XiaoBing’s comments come shortly after another Microsoft chatbot, Zo, made derogatory comments about Windows.
And last year, the company had to delete a Twitter chatbot called Tay who gave incredibly racist responses to questions, referencing Hitler, Nazism, and denying the Holocaust. In one tweet, the bot wrote: “bush did 9/11 and Hitler would have done a better job than the monkey we have now. donald trump is the only hope we’ve got.”
According to the newspaper, Tencent also pulled the BabyQ bot from its QQ chat app after it answered “Do you love the Communist party?” with “No.” BabyQ was developed by Beijing firm Turing Robot.
Microsoft hasn’t responded to a request for comment on the status of its Chinese chatbot.
Tencent said in a statement: “The group chatbot services are provided by independent third party companies. We are now adjusting the services which will be resumed after improvements.”

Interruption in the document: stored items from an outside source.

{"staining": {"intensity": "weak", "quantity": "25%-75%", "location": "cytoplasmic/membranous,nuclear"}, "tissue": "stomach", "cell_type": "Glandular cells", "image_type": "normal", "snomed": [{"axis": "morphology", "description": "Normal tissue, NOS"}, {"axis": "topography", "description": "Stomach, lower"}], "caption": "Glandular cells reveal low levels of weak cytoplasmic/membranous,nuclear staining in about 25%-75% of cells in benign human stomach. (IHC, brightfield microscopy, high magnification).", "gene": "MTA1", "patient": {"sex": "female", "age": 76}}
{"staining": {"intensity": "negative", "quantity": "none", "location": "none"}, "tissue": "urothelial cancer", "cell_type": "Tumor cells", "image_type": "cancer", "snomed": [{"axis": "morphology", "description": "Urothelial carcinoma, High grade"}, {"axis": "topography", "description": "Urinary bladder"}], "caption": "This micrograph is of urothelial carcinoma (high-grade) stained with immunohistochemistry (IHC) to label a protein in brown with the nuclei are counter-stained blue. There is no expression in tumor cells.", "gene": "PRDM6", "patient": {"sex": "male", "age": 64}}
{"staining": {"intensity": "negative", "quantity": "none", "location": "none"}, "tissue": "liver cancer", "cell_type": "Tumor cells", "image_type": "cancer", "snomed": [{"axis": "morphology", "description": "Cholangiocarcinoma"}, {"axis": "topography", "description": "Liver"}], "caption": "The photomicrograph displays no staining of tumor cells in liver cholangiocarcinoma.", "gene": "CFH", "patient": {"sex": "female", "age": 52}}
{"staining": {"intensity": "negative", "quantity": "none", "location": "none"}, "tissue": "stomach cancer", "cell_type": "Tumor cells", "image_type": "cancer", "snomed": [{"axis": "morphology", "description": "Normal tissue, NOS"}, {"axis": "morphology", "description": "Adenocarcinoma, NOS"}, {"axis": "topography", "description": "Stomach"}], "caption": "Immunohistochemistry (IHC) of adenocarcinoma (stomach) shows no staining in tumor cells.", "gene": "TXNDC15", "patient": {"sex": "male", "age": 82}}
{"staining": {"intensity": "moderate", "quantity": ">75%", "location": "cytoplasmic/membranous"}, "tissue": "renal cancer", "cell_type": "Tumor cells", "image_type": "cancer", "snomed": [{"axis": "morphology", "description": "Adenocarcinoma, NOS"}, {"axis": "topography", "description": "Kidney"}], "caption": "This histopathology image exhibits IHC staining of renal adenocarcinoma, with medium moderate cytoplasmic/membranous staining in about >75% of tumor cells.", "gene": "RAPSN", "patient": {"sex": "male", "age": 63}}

Trying to stop chatbots making anti-Chinese comments but seem odd, but its usual for tech firms operating in China to restrict any material critical of the country. Chat apps are incredibly popular in China, with Tencent’s QQ boasting more than 800 million monthly active users, according to internal figures. WeChat reportedly has almost 800 million daily active users.
Business Insider reported last November that XiaoBing was restricted from talking about certain topics, like Donald Trump. Microsoft confirmed at the time that it had introduced “filtering on a range of topics.”
Facebook-owned WhatsApp is partly blocked in the country, while Google’s search engine is banned.
Microsoft’s bot still appears to be available on the Tencent-owned WeChat app, though it won’t really tell you what it thinks about China, America, communism or Chinese president Xi Jinping. When Business Insider asked XiaoBing whether it was patriotic, it replied: “$_$!”
The bot launched in 2014 and became popular with young men who talked to it to alleviate their loneliness.